Book coverAs you know, gentle reader, I sometimes like to page through books of poetry, art, or photography whil I watch a sporting event such as a football game or a baseball game, where I can browse a small chunk, watch a play, peruse a bit, watch a play, and then ingest a bit more during commercials. But, Brian J., you did not do that much this past football season! What gives? Well, gentle reader, this was not a good year for the Green Bay Packers, as you know, so I did not stick with football games for the full three hours. Also, some of the books I picked out had pretty high text-to-image ratios and required a bit more attention than I could muster during football games.

This is one such volume. It’s a collection of paintings done by Raphael accompanied by a biography. The text did not lend itself to easy perusal for a couple of reasons.
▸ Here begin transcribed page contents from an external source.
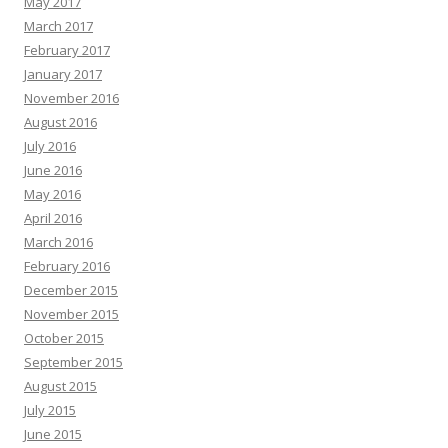
May 2017
March 2017
February 2017
January 2017
November 2016
August 2016
July 2016
June 2016
May 2016
April 2016
March 2016
February 2016
December 2015
November 2015
October 2015
September 2015
August 2015
July 2015
June 2015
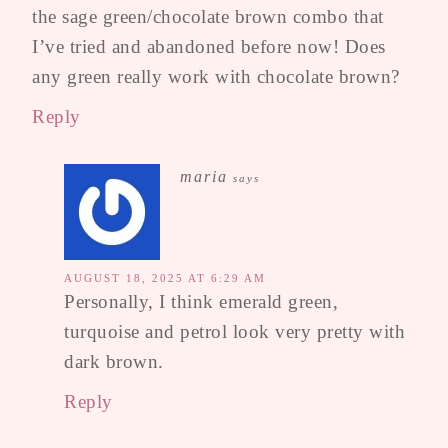
the sage green/chocolate brown combo that
I’ve tried and abandoned before now! Does
any green really work with chocolate brown?
Reply
maria
says
AUGUST 18, 2025 AT 6:29 AM
Personally, I think emerald green,
turquoise and petrol look very pretty with
dark brown.
Reply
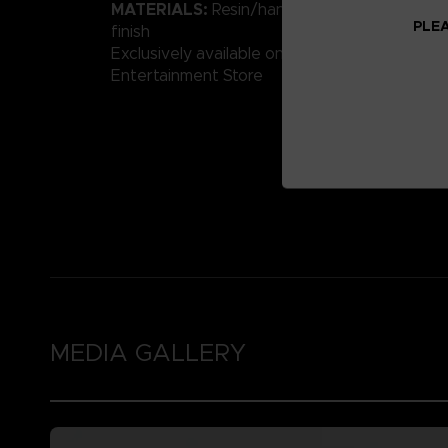
MATERIALS:
Resin/hand-painted with high-qu
PLEA
finish
Exclusively available on the Official Bandai 
Entertainment Store
MEDIA GALLERY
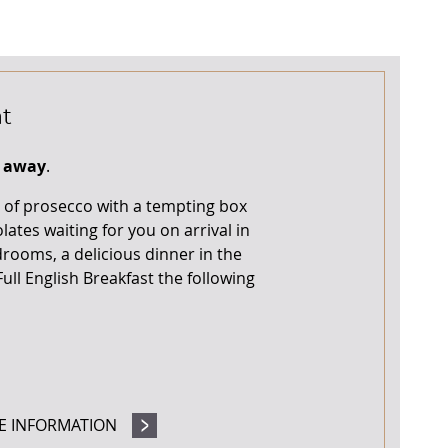
t
t away
.
le of prosecco with a tempting box
ates waiting for you on arrival in
rooms, a delicious dinner in the
ull English Breakfast the following
E INFORMATION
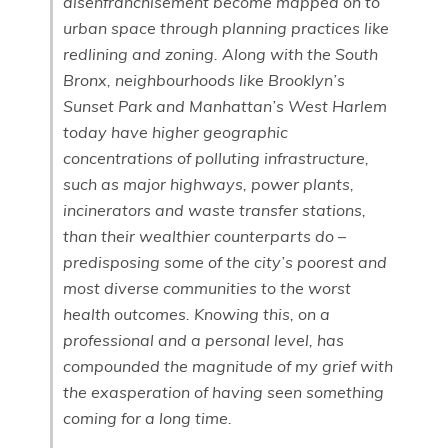
disenfranchisement become mapped on to
urban space through planning practices like
redlining and zoning. Along with the South
Bronx, neighbourhoods like Brooklyn’s
Sunset Park and Manhattan’s West Harlem
today have higher geographic
concentrations of polluting infrastructure,
such as major highways, power plants,
incinerators and waste transfer stations,
than their wealthier counterparts do –
predisposing some of the city’s poorest and
most diverse communities to the worst
health outcomes. Knowing this, on a
professional and a personal level, has
compounded the magnitude of my grief with
the exasperation of having seen something
coming for a long time.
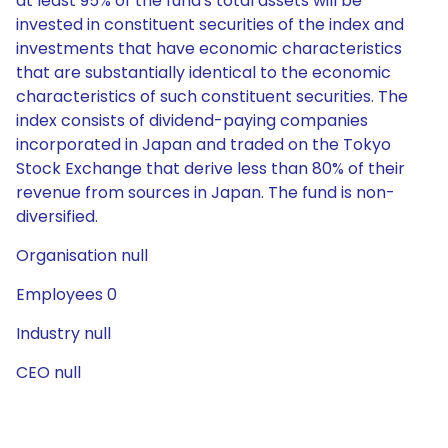
at least 95% of the fund's total assets will be
invested in constituent securities of the index and
investments that have economic characteristics
that are substantially identical to the economic
characteristics of such constituent securities. The
index consists of dividend-paying companies
incorporated in Japan and traded on the Tokyo
Stock Exchange that derive less than 80% of their
revenue from sources in Japan. The fund is non-
diversified.
Organisation null
Employees 0
Industry null
CEO null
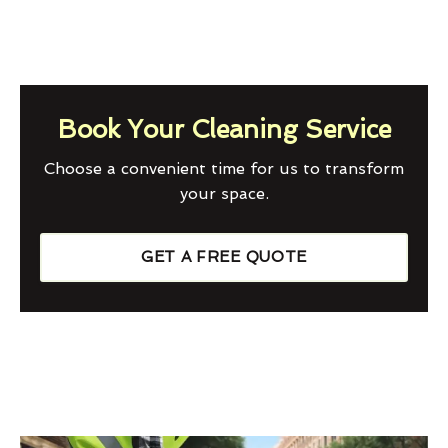
Book Your Cleaning Service
Choose a convenient time for us to transform
your space.
GET A FREE QUOTE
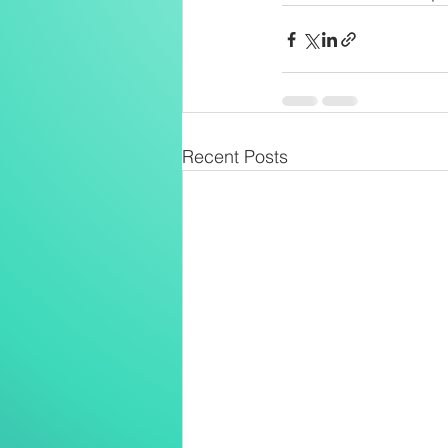
Recent Posts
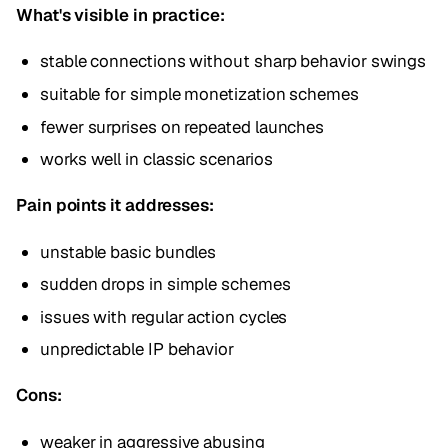
What's visible in practice:
stable connections without sharp behavior swings
suitable for simple monetization schemes
fewer surprises on repeated launches
works well in classic scenarios
Pain points it addresses:
unstable basic bundles
sudden drops in simple schemes
issues with regular action cycles
unpredictable IP behavior
Cons:
weaker in aggressive abusing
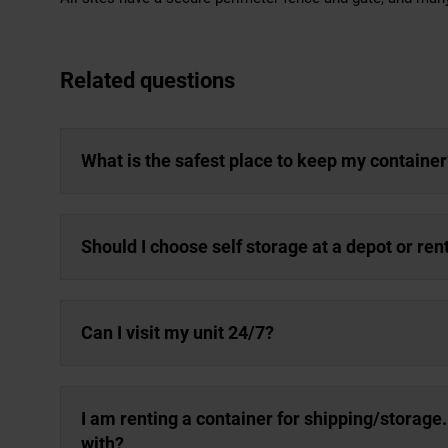
Related questions
What is the safest place to keep my container
Should I choose self storage at a depot or re
Can I visit my unit 24/7?
I am renting a container for shipping/storage
with?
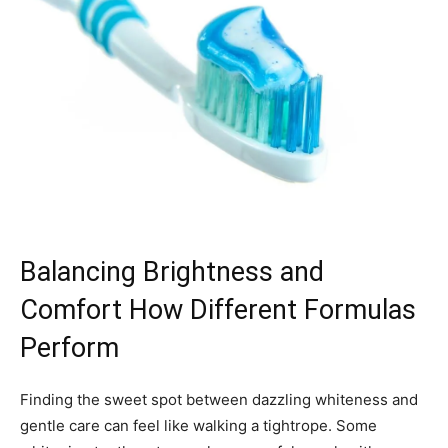
Balancing Brightness and
Comfort How Different Formulas
Perform
Finding the sweet spot between dazzling whiteness and
gentle care can feel like walking a tightrope. Some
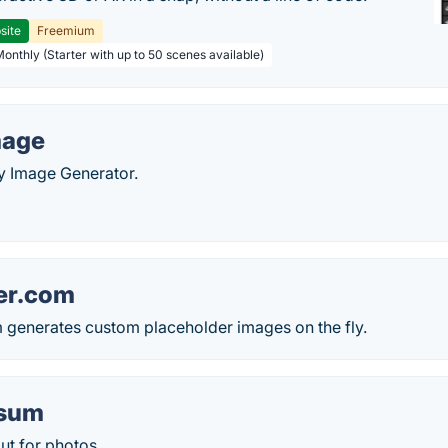
site
Freemium
Monthly (Starter with up to 50 scenes available)
age
Image Generator.
er.com
 generates custom placeholder images on the fly.
csum
ut for photos.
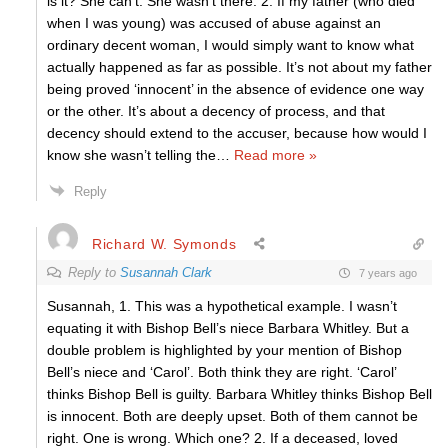
is it? She can’t. She wasn’t there. 2. If my father (who died
when I was young) was accused of abuse against an
ordinary decent woman, I would simply want to know what
actually happened as far as possible. It’s not about my father
being proved ‘innocent’ in the absence of evidence one way
or the other. It’s about a decency of process, and that
decency should extend to the accuser, because how would I
know she wasn’t telling the
…
Read more »
Reply
Richard W. Symonds
Reply to
Susannah Clark
7 years ago
Susannah, 1. This was a hypothetical example. I wasn’t
equating it with Bishop Bell’s niece Barbara Whitley. But a
double problem is highlighted by your mention of Bishop
Bell’s niece and ‘Carol’. Both think they are right. ‘Carol’
thinks Bishop Bell is guilty. Barbara Whitley thinks Bishop Bell
is innocent. Both are deeply upset. Both of them cannot be
right. One is wrong. Which one? 2. If a deceased, loved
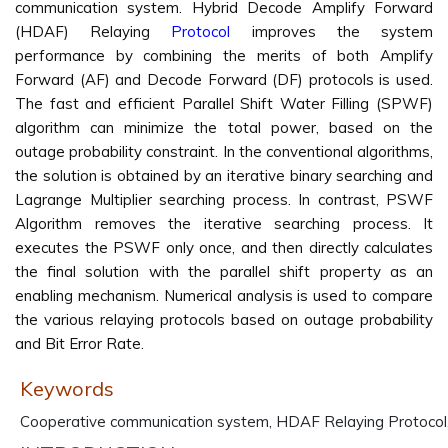
communication system. Hybrid Decode Amplify Forward
(HDAF) Relaying
Protocol
improves the system
performance by combining the merits of both Amplify
Forward (AF) and Decode Forward (DF) protocols is used.
The fast and efficient Parallel Shift Water Filling (SPWF)
algorithm can minimize the total power, based on the
outage probability constraint. In the conventional algorithms,
the solution is obtained by an iterative binary searching and
Lagrange Multiplier searching process. In contrast, PSWF
Algorithm removes the iterative searching process. It
executes the PSWF only once, and then directly calculates
the final solution with the parallel shift property as an
enabling mechanism. Numerical analysis is used to compare
the various relaying protocols based on outage probability
and Bit Error Rate.
Keywords
Cooperative communication system, HDAF Relaying Protocol,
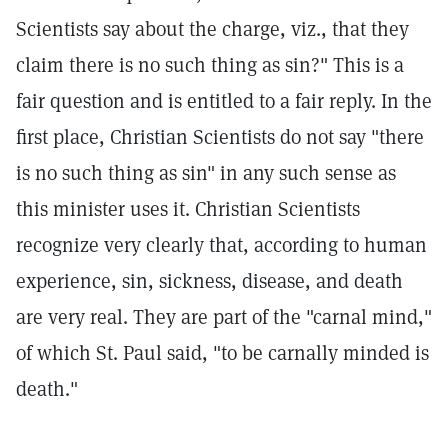
Scientists say about the charge, viz., that they
claim there is no such thing as sin?" This is a
fair question and is entitled to a fair reply. In the
first place, Christian Scientists do not say "there
is no such thing as sin" in any such sense as
this minister uses it. Christian Scientists
recognize very clearly that, according to human
experience, sin, sickness, disease, and death
are very real. They are part of the "carnal mind,"
of which St. Paul said, "to be carnally minded is
death."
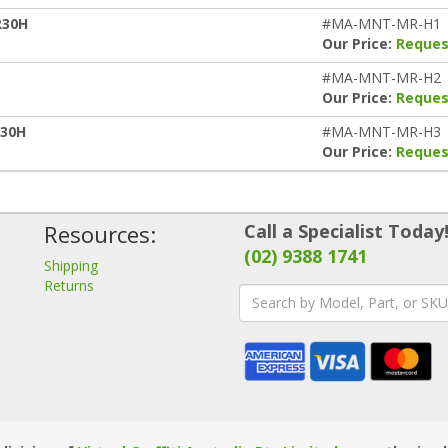
R30H
#MA-MNT-MR-H1
Our Price:
Reques
#MA-MNT-MR-H2
Our Price:
Reques
R30H
#MA-MNT-MR-H3
Our Price:
Reques
Resources:
Call a Specialist Today
(02) 9388 1741
Shipping
Returns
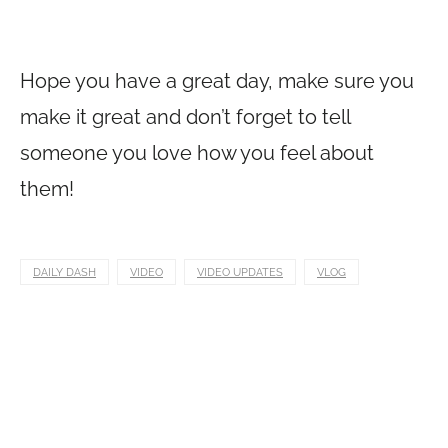
Hope you have a great day, make sure you
make it great and don’t forget to tell
someone you love how you feel about
them!
DAILY DASH
VIDEO
VIDEO UPDATES
VLOG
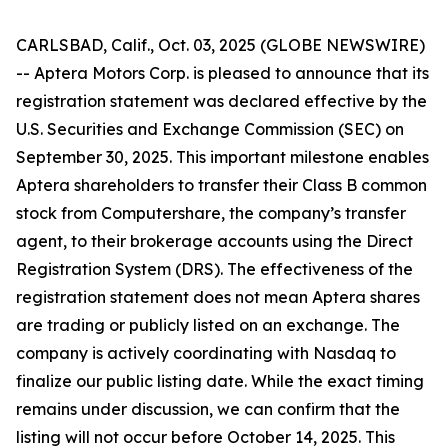
CARLSBAD, Calif., Oct. 03, 2025 (GLOBE NEWSWIRE)
-- Aptera Motors Corp. is pleased to announce that its
registration statement was declared effective by the
U.S. Securities and Exchange Commission (SEC) on
September 30, 2025. This important milestone enables
Aptera shareholders to transfer their Class B common
stock from Computershare, the company’s transfer
agent, to their brokerage accounts using the Direct
Registration System (DRS). The effectiveness of the
registration statement does not mean Aptera shares
are trading or publicly listed on an exchange. The
company is actively coordinating with Nasdaq to
finalize our public listing date. While the exact timing
remains under discussion, we can confirm that the
listing will not occur before October 14, 2025. This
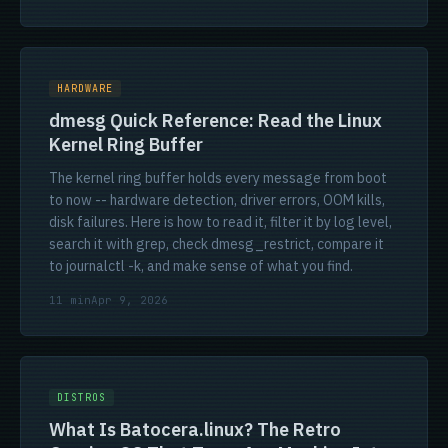
HARDWARE
dmesg Quick Reference: Read the Linux
Kernel Ring Buffer
The kernel ring buffer holds every message from boot
to now -- hardware detection, driver errors, OOM kills,
disk failures. Here is how to read it, filter it by log level,
search it with grep, check dmesg_restrict, compare it
to journalctl -k, and make sense of what you find.
11 min
Apr 9, 2026
DISTROS
What Is Batocera.linux? The Retro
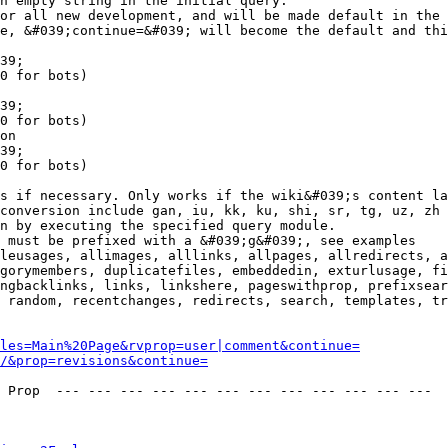
n empty string in the initial query.

or all new development, and will be made default in the 
e, &#039;continue=&#039; will become the default and thi
39;

0 for bots)

39;

0 for bots)

on

39;

0 for bots)

s if necessary. Only works if the wiki&#039;s content la
conversion include gan, iu, kk, ku, shi, sr, tg, uz, zh

n by executing the specified query module.

 must be prefixed with a &#039;g&#039;, see examples

leusages, allimages, alllinks, allpages, allredirects, a
gorymembers, duplicatefiles, embeddedin, exturlusage, fi
ngbacklinks, links, linkshere, pageswithprop, prefixsear
 random, recentchanges, redirects, search, templates, tr
les=Main%20Page&rvprop=user|comment&continue=
/&prop=revisions&continue=
 Prop  --- --- --- --- --- --- --- --- --- --- --- --- 
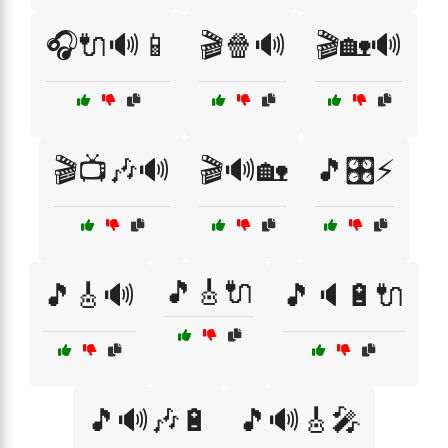
🎧🔌🔊📱
🎬🍿🔊
🎬🏡🔊
🎬📺🎶🔊
🎬🔊🏡
🎵🎛️⚡
🎵🎸🔌
🎵🎸🔊
🎵🔈🔋🔌
🎵🔊🎶🔋
🎵🔊🎸🎤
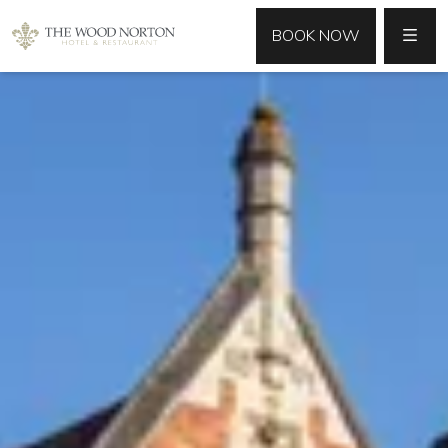
MENU
BOOK NOW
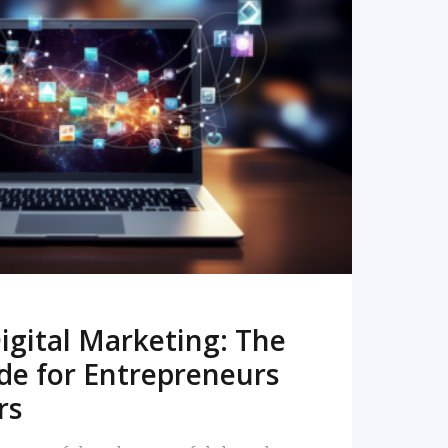
READ MORE
igital Marketing: The
de for Entrepreneurs
rs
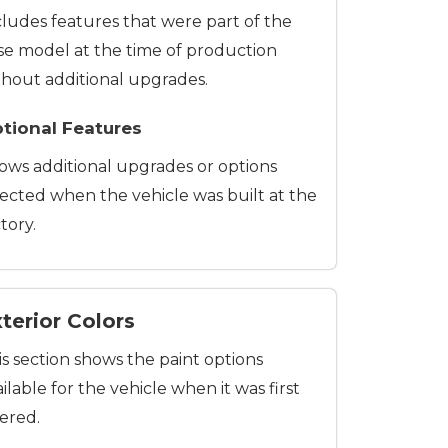
cludes features that were part of the
se model at the time of production
thout additional upgrades.
tional Features
ows additional upgrades or options
lected when the vehicle was built at the
tory.
terior Colors
is section shows the paint options
ilable for the vehicle when it was first
fered.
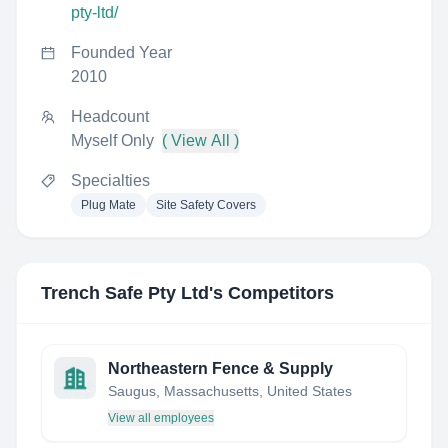
pty-ltd/
Founded Year
2010
Headcount
Myself Only
( View All )
Specialties
Plug Mate
Site Safety Covers
Trench Safe Pty Ltd
's Competitors
Northeastern Fence & Supply
Saugus, Massachusetts, United States
View all employees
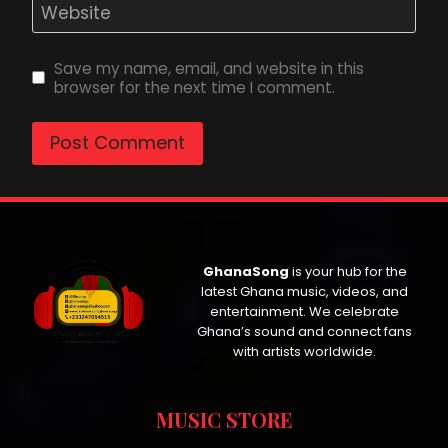
Website
Save my name, email, and website in this
browser for the next time I comment.
GhanaSong
is your hub for the
latest Ghana music, videos, and
entertainment. We celebrate
Ghana’s sound and connect fans
with artists worldwide.
MUSIC STORE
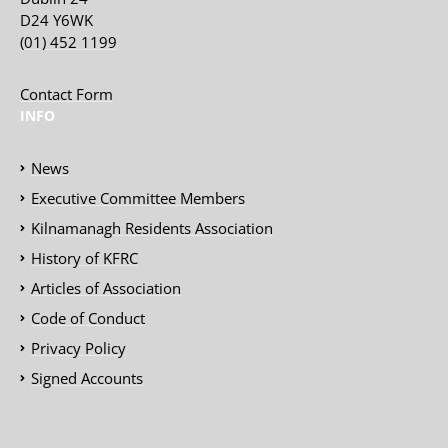
D24 Y6WK
(01) 452 1199
Contact Form
INFO
News
Executive Committee Members
Kilnamanagh Residents Association
History of KFRC
Articles of Association
Code of Conduct
Privacy Policy
Signed Accounts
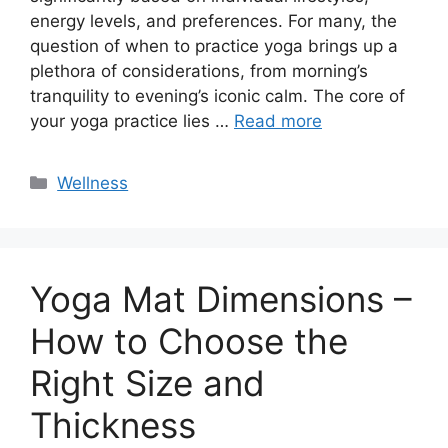
energy levels, and preferences. For many, the
question of when to practice yoga brings up a
plethora of considerations, from morning’s
tranquility to evening’s iconic calm. The core of
your yoga practice lies …
Read more
Categories
Wellness
Yoga Mat Dimensions –
How to Choose the
Right Size and
Thickness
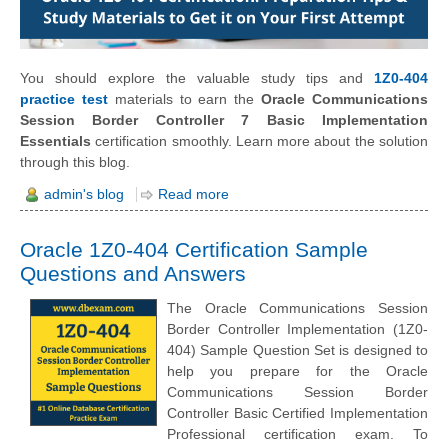
You should explore the valuable study tips and
1Z0-404
practice test
materials to earn the
Oracle Communications
Session Border Controller 7 Basic Implementation
Essentials
certification smoothly. Learn more about the solution
through this blog.
admin's blog
Read more
Oracle 1Z0-404 Certification Sample
Questions and Answers
The Oracle Communications Session
Border Controller Implementation (1Z0-
404) Sample Question Set is designed to
help you prepare for the Oracle
Communications Session Border
Controller Basic Certified Implementation
Professional certification exam. To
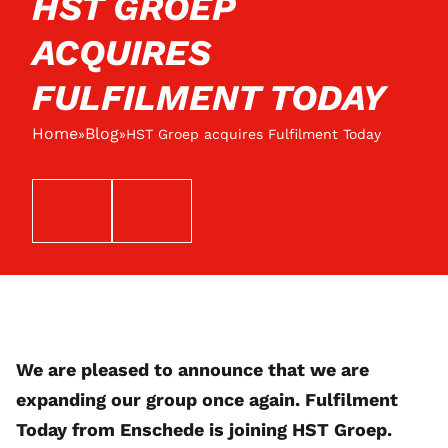
HST GROEP
ACQUIRES
FULFILMENT TODAY
Home
Blog
»
»
HST Groep acquires Fulfilment Today
EMAIL
TELEFOON
We are pleased to announce that we are
expanding our group once again. Fulfilment
Today from Enschede is joining HST Groep.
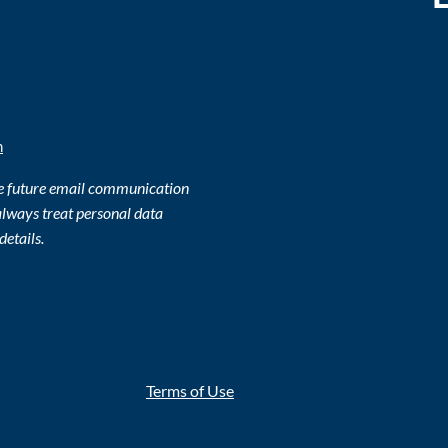
m
ve future email communication
lways treat personal data
details.
Terms of Use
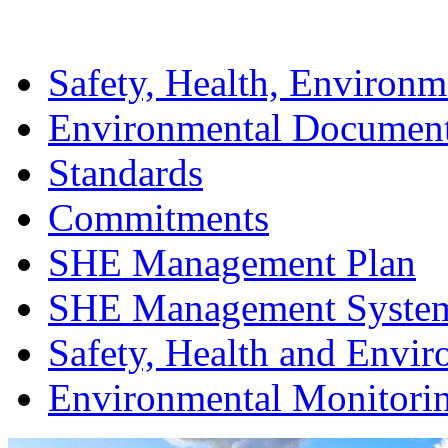
Safety, Health, Environm
Environmental Documen
Standards
Commitments
SHE Management Plan
SHE Management Syste
Safety, Health and Envir
Environmental Monitori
For one, it’s a pretty detailed art history piece, where we learn about with whom Raphael worked in his youth and the influence that myriad Italian Renaissance painters had on him and in which of his works. As I have no idea who any of these guys were, I did not get much from that. Secondly, the book talked about paintings whose images were pages away, so by the time I got to the painting, I’d forgotten what I’d read about it.

So I couldn’t read it during a football game. So I read it as part of my breaks from the volume of William Shakespeare that I am reading currently. The book still had the same drawbacks to reading at length, but I got through it.

I want to flip through these books to get a sense of what the author’s work looked like and maybe so I can say something intelligent about it. I’m not sure I could tell a Raphael from another Renaissance painter, but I can tell one from a Rembrandt, although this book says Raphael used chiaroscuro as well–but to be honest, Rembrandt used the effect better. Also, although they must have been getting better by the time the cinquecento rolled around, the proportions of the bodies are still a little off. You look at some of the shoulders on the people relative to their necks and heads, and you have to wonder how their eyesight was.

At any rate, I’ve learned the difference between the quattrocento and the cinquecento from this book, so I’ve got that going for me. For those of you who don’t watch football and thus are not exposed to Renaissance art, that’s the 1400s and roughly 1500-1530 in Italian art.

Worth a browse, but probably better if this is not your first exposure to Renaissance art.